A key architect of Britain’s post-crisis banking reforms, Professor John Vickers, has blasted regulators’ approach to minimum bank capital levels as “simply wrong”, suggesting so-called “bail-enable” debt is untested and shareholders’ equity should be about three times higher than it is.
Prof Vickers, a former chief economist at the Bank of England, said banking regulators around the world had made assumptions that were “wrong by a wide margin”, such as setting minimum equity levels based on normal economic conditions.
“Capital safeguards are for abnormal conditions, just as flood defences are built for abnormal weather conditions,” he said.
New banking rules agreed in the wake of the crisis, known as “Basel III”, mandate that banks’ assets be backed by at least 3 per cent equity.
Prof Vickers chaired the British government’s 2011 independent Commission on Banking, which criticised Basel and recommended higher equity levels for banks and the “ring-fencing” of investment banking from deposit taking.
“The politics of regulatory reform has resulted in a settlement that falls short of what the economics require.
‘‘We are safer 10 years on, but not as safe as we could and should be,” he said in Abu Dhabi yesterday.
Prof Vickers, now the warden of All Souls College, Oxford, said banks were safer than a decade ago but fell far short of maintaining the optimal levels of equity that experts and economists working outside the banking sector had recommended.
“A gulf this wide between official opinion and academic opinion on a truly fundamental economic policy question is extraordinary,” he said. “There is an astonishing gap … they cannot both be right,” he added.
A group of renowned economists, both left and right politically, including Nobel Prize winners William Sharpe and Eugene Fama, wrote a letter in the Financial Times in 2010 arguing shareholders’ funds as a share of total assets should be at least 15 per cent to reduce the likelihood of financial crises and the chance taxpayers would need to bail banks out.
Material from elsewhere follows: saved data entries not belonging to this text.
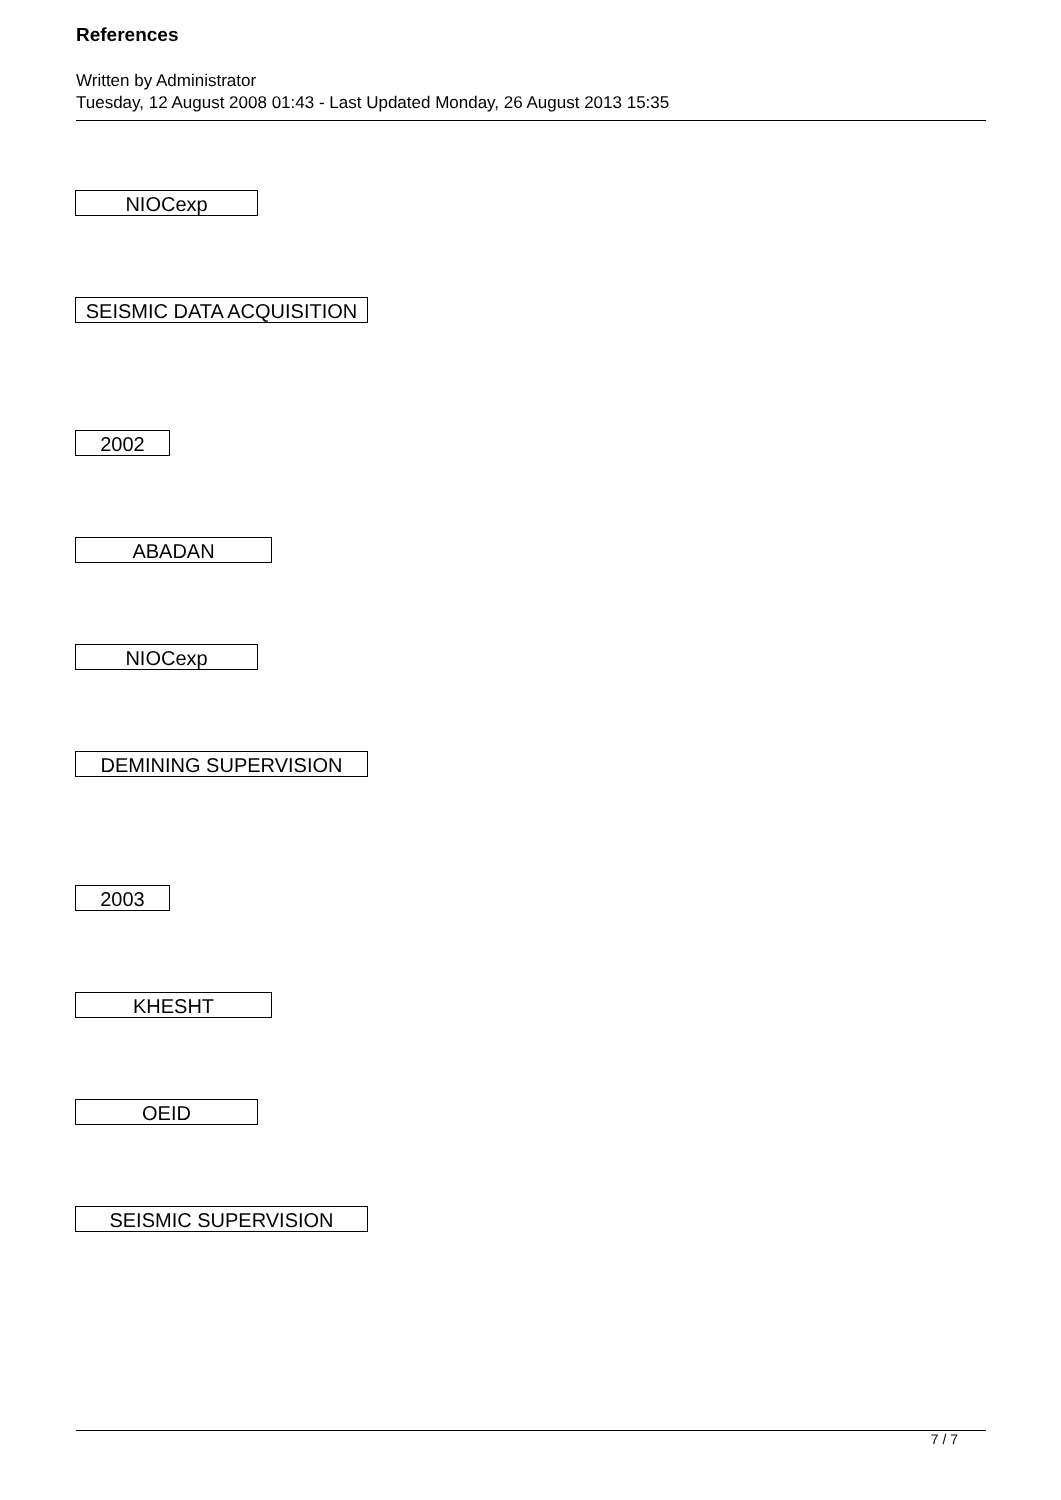References
Written by Administrator
Tuesday, 12 August 2008 01:43 - Last Updated Monday, 26 August 2013 15:35
NIOCexp
SEISMIC DATA ACQUISITION
2002
ABADAN
NIOCexp
DEMINING SUPERVISION
2003
KHESHT
OEID
SEISMIC SUPERVISION
7 / 7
“These figures are enormously greater than the Basel III settlement,” Prof Vickers said.
Higher levels of equity also put pressure on bank costs and bonuses, making it harder for banks to achieve high rates of return on equity.
Mervyn King, the former Bank of England governor, recently said 10 per cent equity would be “good start”.
The big four Australian banks’ equity levels as a share of their assets have risen from around 4.5 per cent to 5.5 per cent since the financial crisis.
Prof Vickers lambasted regulators’ use of so-called Tier 2 equity.
“That might be more tax efficient for banks, but that should not be a concern of prudential regulators acting in the public interest,” he said.
APRA recently released a plan to increase big banks’ minimum capital ratios by 4 or 5 percentage points by 2023 with recourse only to Tier 2 capital instruments.
“Will it work? Nobody knows. It’s not a sure-loss absorber”, Prof Vickers said of such instruments.
Debate about bank prudential standards has raged in the UK, among the countries worst hit in the financial crisis.
Prof Vickers also called on countries like Australia to more structurally separate investment banking activity from deposit taking, following similar moves in the UK.
“It is disappointing that structural separation measures have been rather limited internationally, despite the attempt made in the EU by the expert group chaired by Erkii Liikanen,” he said, referring to the former governor of the Bank of Finland.
He also said bank share prices related to banks’ book value have proved a better indicators of bank health than regulators’ measures based on risk-weighted assets, which were hopeless indicators of stress in the lead-up to 2008.